→ **Page text**:
Python vs C++

Stefan Behnel stefan_ml at behnel.de
Fri Aug 22 02:44:54 EDT 2014


dieter schrieb am 22.08.2014 um 08:12:
> David Palao writes:
>>  Why to use C++ instead of python?
> 
> Likely, you would not use Python to implement most parts of an
> operating system (where, for efficiency reasons, some parts
> are even implemented in an assembler language).
> 
> I can imagine that the GNU compiler developers, too, had good
> reasons to implement them in C rather than a scripting language.
> It makes a huge difference whether you wait one or several hours
> before a large system is built.
> 
> "firefox", too, seems to be implemented in C/C++. There, too, I
> see good reasons:
>   *  it is nice when your pages are rendered quickly
> 
>   *  "firefox" depends on lots of external libraries, all of them
>      with C/C++ interfaces; while is is possible to create
>      Python bindings for them, this is quite some work
> 
>   *  as it is, "firefox" is a huge "memory eater"; one might
>      fear that things would be worse if implemented in a
>      higher level language (with everything on the heap).
>      Though, the fear might not be justified.
> 
> 
> All these examples are really large projects. I like Python a lot
> for smaller projects.

While I agree that there are very valid reasons to write C/C++ code (and
operating systems clearly fall into that category), most of the above might
turn out to be fallacies. With a more high-level language, it is easier to
get a system running and then focus on optimisation than in a low-level
language that requires a lot of concentrated work just to get things done
at all. Especially in the long run, where the maintenance burden of
low-level code starts getting so much in the way that it becomes harder and
harder to keep improving the system and adding new features.

→ **Directions**:
Can you repeat the passage of the Python vs C++ post that opens with "While I agree" and closes with "adding new features.", changing "maintenance burden" to "upkeep cost"?

→ **Data excerpt**:
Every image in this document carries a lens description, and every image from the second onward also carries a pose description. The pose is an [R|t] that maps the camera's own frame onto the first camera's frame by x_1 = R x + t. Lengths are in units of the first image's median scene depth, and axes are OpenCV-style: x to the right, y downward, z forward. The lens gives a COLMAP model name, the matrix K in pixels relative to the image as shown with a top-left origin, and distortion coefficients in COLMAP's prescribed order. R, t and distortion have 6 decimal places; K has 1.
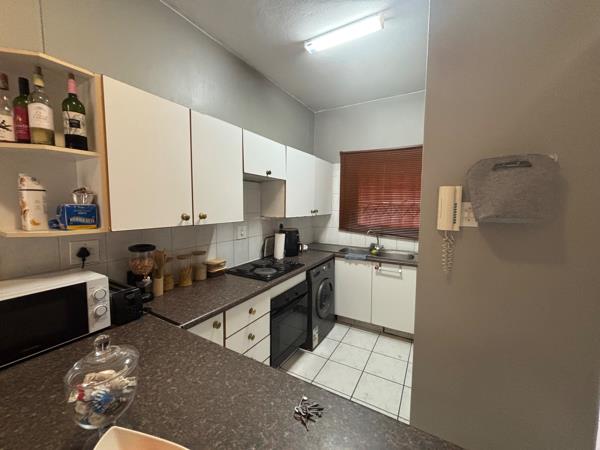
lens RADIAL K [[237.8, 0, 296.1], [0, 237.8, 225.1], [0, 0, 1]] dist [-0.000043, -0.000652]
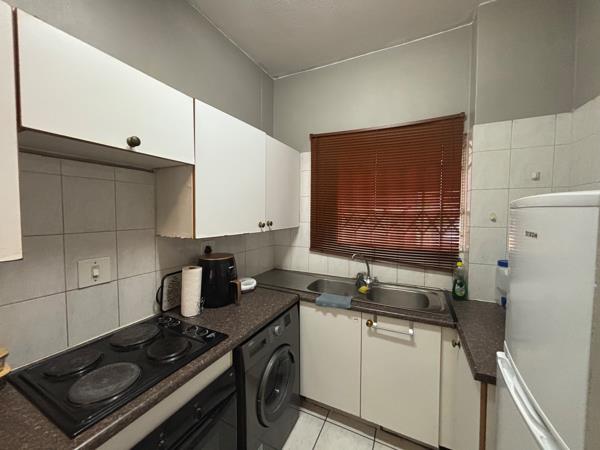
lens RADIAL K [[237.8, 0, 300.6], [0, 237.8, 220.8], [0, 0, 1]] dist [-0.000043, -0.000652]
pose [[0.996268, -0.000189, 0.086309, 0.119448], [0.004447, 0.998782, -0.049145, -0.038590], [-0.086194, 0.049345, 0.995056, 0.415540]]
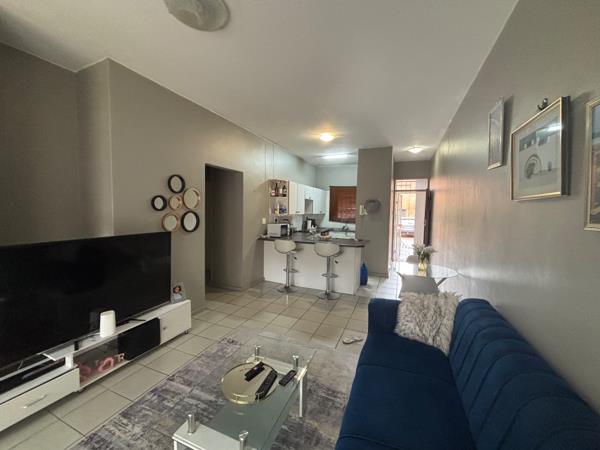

→ **Result of this task**:
While I agree that there are very valid reasons to write C/C++ code (and
operating systems clearly fall into that category), most of the above might
turn out to be fallacies. With a more high-level language, it is easier to
get a system running and then focus on optimisation than in a low-level
language that requires a lot of concentrated work just to get things done
at all. Especially in the long run, where the upkeep cost of
low-level code starts getting so much in the way that it becomes harder and
harder to keep improving the system and adding new features.